A small addition, reminding us that we still have a dynamic model, in which the global geometry is easily transferred to the local level. In particular, the local breaking of the symmetry of the Clifford torus entails a local change in the metric, which is responsible for the gravitational interaction of our model. For example, with a local change in the ratio of the diameters of the spheres of the Clifford torus caused by the hyperbolic angle of deviation of the vector field of accelerations
$$
\begin{equation}
\varphi=\frac{1}{2}\ln\frac{\dot{v}_{1}^2(x)+\dot{v}_{3}^2(x)+\dot{v}_{5}^2(x)+\dot{v}_{7}^2(x)}{\dot{v}_{2}^2(x)+\dot{v}_{4}^2(x)+\dot{v}_{6}^2(x)+\dot{v}_{8}^2(x)}
\end{equation}
$$
it can be related to the gravitational potential.

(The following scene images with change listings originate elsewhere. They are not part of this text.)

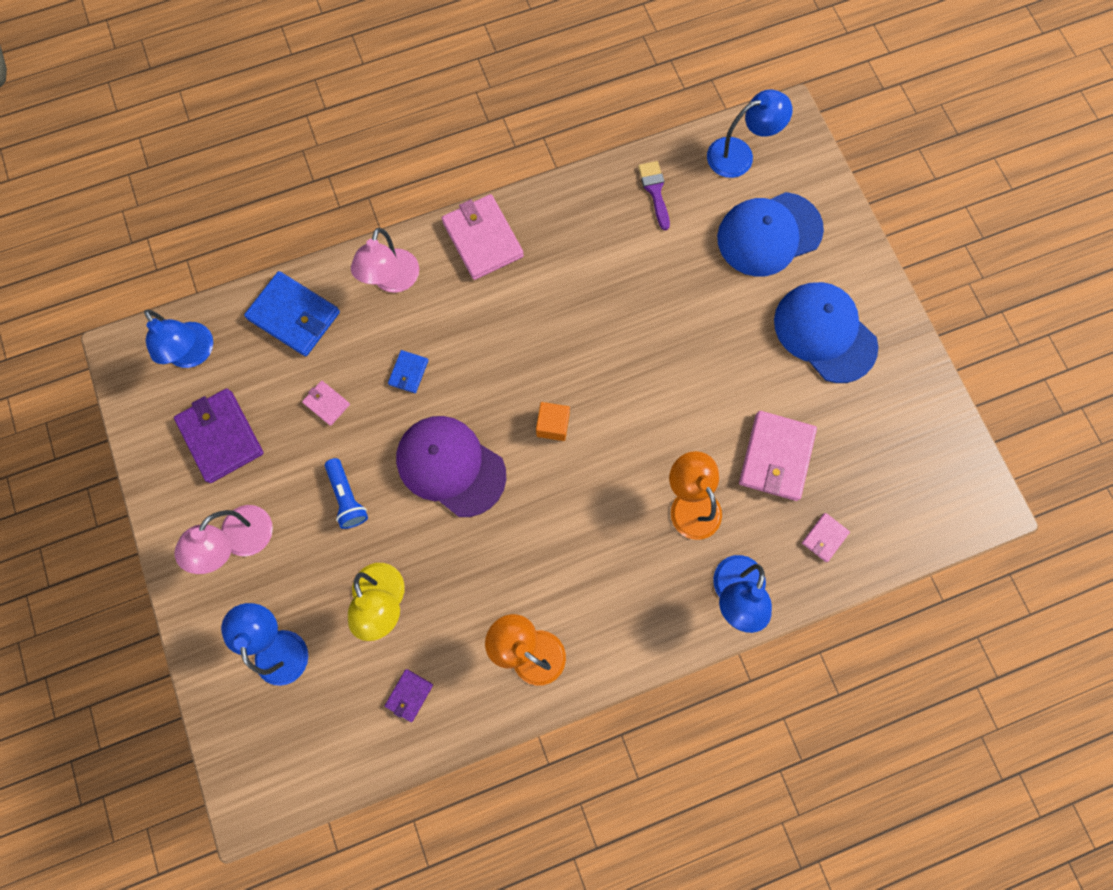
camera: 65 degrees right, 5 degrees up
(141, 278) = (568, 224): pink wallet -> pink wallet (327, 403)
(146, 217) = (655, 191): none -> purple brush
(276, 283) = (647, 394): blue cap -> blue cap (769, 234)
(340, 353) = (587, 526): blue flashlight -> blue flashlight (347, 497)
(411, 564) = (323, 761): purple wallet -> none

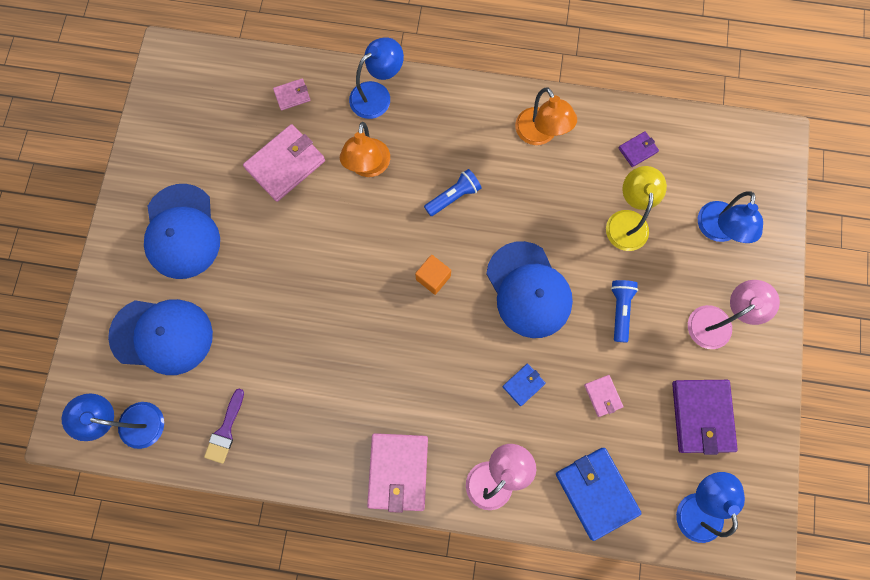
camera: 150 degrees left, 0 degrees up
(450, 466) = (528, 290): purple cap -> blue cap
(582, 522) = (453, 196): none -> blue flashlight

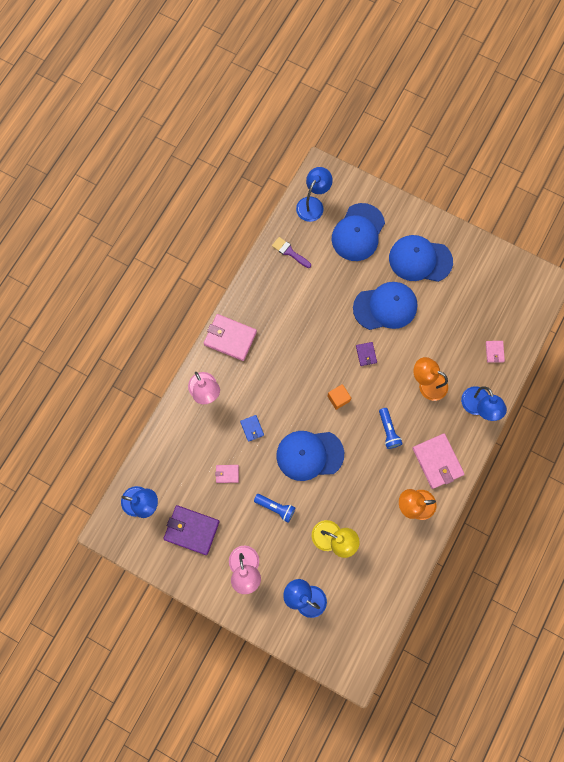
camera: 110 degrees right, 0 degrees up
(272, 257) = (385, 307): none -> blue cap
(285, 164) = (445, 333): pink wallet -> pink wallet (437, 461)
(596, 492) = (174, 446): blue wallet -> none
(637, 150) = (380, 568): purple wallet -> purple wallet (366, 354)

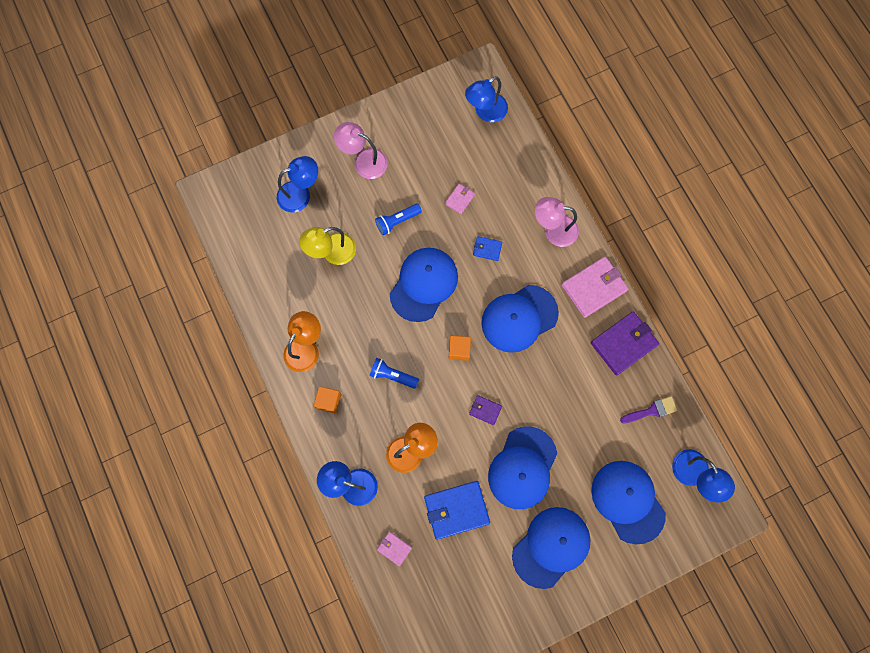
camera: 125 degrees right, 0 degrees up
(192, 530) = (431, 138): purple wallet -> purple wallet (623, 344)
(287, 373) = (519, 318): none -> blue cap
(437, 461) = (329, 401): pink wallet -> orange cube
(442, 330) = (456, 509): none -> blue wallet

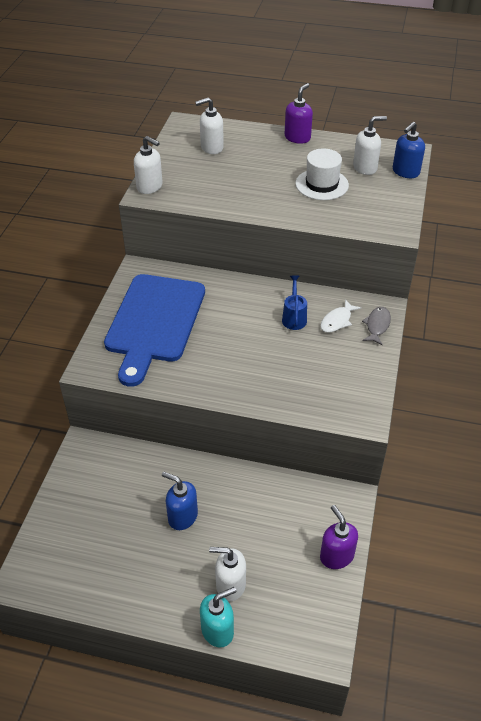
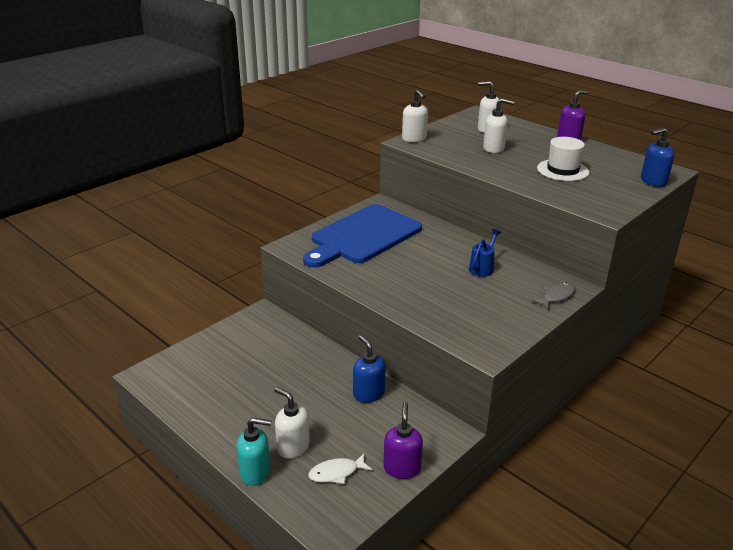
camera: 30 degrees right, 15 degrees down
(182, 516) = (295, 385): blue soap dispenser -> blue soap dispenser (368, 394)
(337, 321) = (520, 282): white fish -> white fish (336, 473)
(365, 168) = (615, 170): white soap dispenser -> white soap dispenser (494, 149)

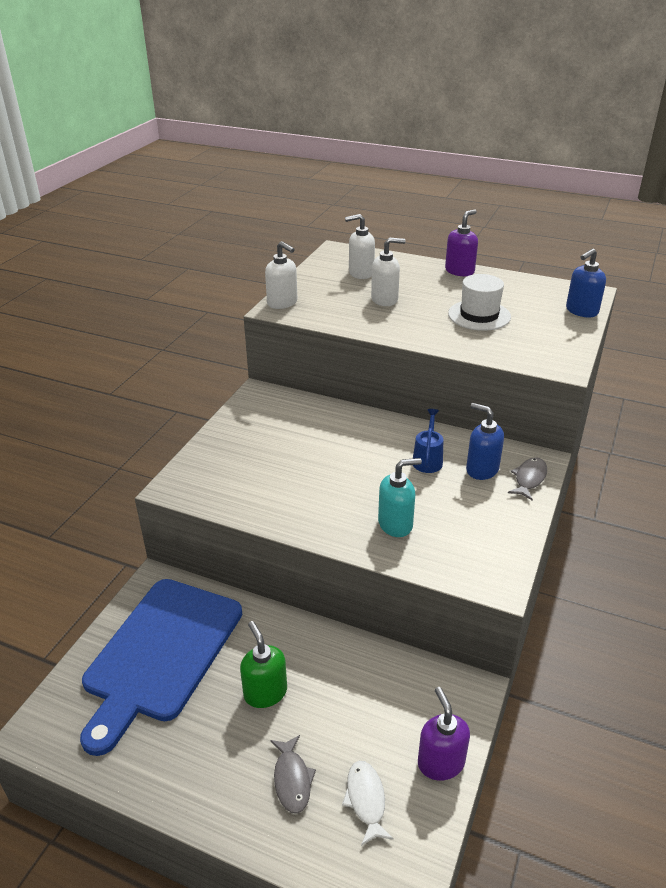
camera: 20 degrees left, 5 degrees up
(255, 472) = (262, 839): turquoise soap dispenser -> turquoise soap dispenser (395, 524)
(293, 447) = (292, 779): white soap dispenser -> grey fish
(301, 394) = (265, 692): none -> green soap dispenser
(336, 473) = (366, 800): white fish -> white fish turned 120 degrees clockwise
(363, 236) = (262, 448): blue cutting board -> blue cutting board (161, 653)
(368, 394) = (348, 664): blue soap dispenser -> blue soap dispenser (481, 469)

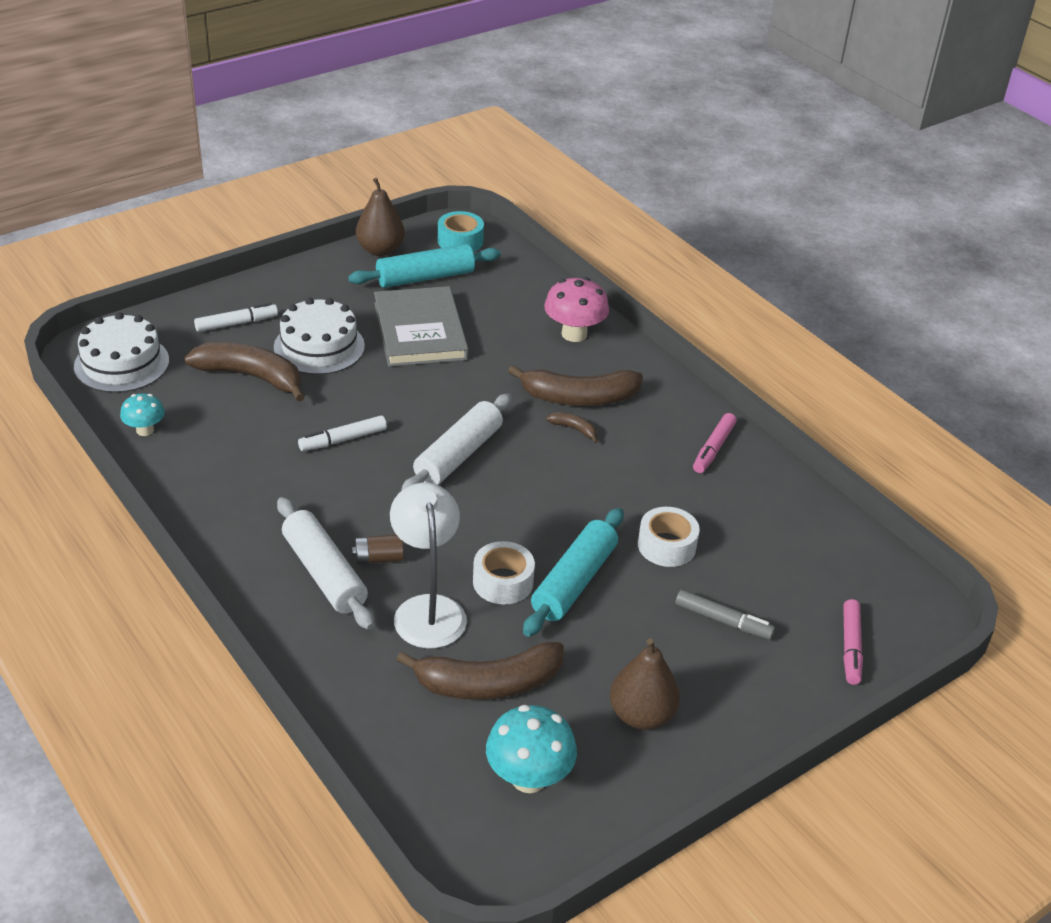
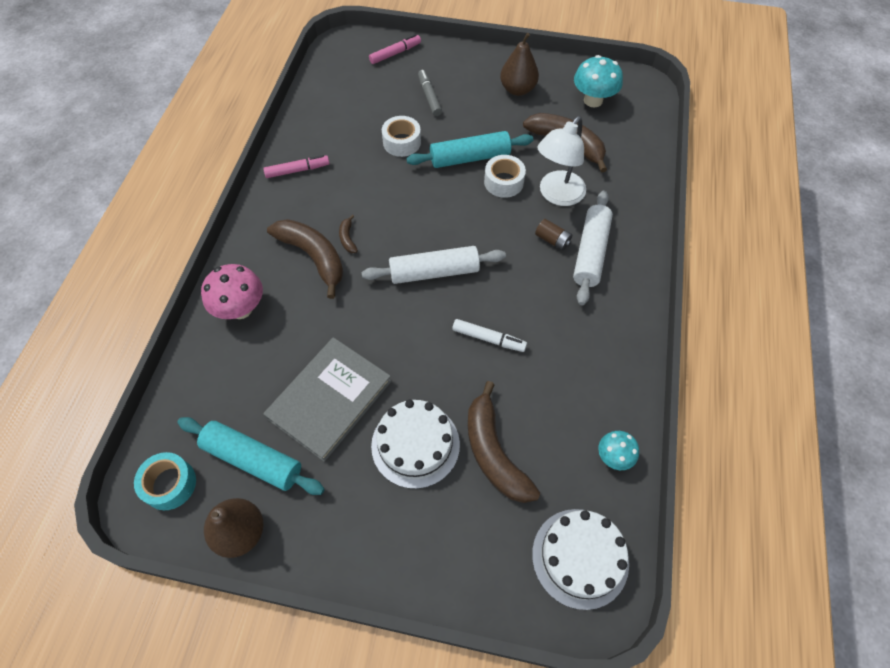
camera: 130 degrees left, 20 degrees up
(236, 323) = (449, 532): white marker -> none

However, the model is remarkable in many ways. For example, it easily includes quantum mechanics as a Markov process of a random walk of a singularity of a vector acceleration field, where the angular action (angle of rotation on a sphere) of the singularity's free path acts as a random variable.

 

[bayakiv]

The concept of particle mass fits well into the model. Indeed, since the vector field of accelerations of the flow of matter is initially (before the compactification procedure) specified in space with a neutral metric, then the features of the vector field, the streamlines of which are tangential to isotropic lines, can be associated with massless particles, and the singularities with non-isotropic streamlines can be associated with a mass depending on hyperbolic slope of the streamline. In order to formalize this phenomenon of mass gain, one can reduce the model to the original pseudo-Euclidean plane $(T,\varphi_{T})$, and then wind it on a sphere with punctured poles. Here a formula appears that connects the Euclidean angle of inclination of the secant circle of the sphere and the hyperbolic angle of the anisotropic line corresponding to this circle $$\tan\left(\frac{\vartheta}{2} - \frac{\pi}{4}\right) = \mathrm{e}^{-2\psi}$$ If the particles are correlated with torus knots, then, for example, for a trefoil it is possible to calculate a well-defined Euclidean angle of inclination of the secant circle. Does this have anything to do with the Weinberg corner?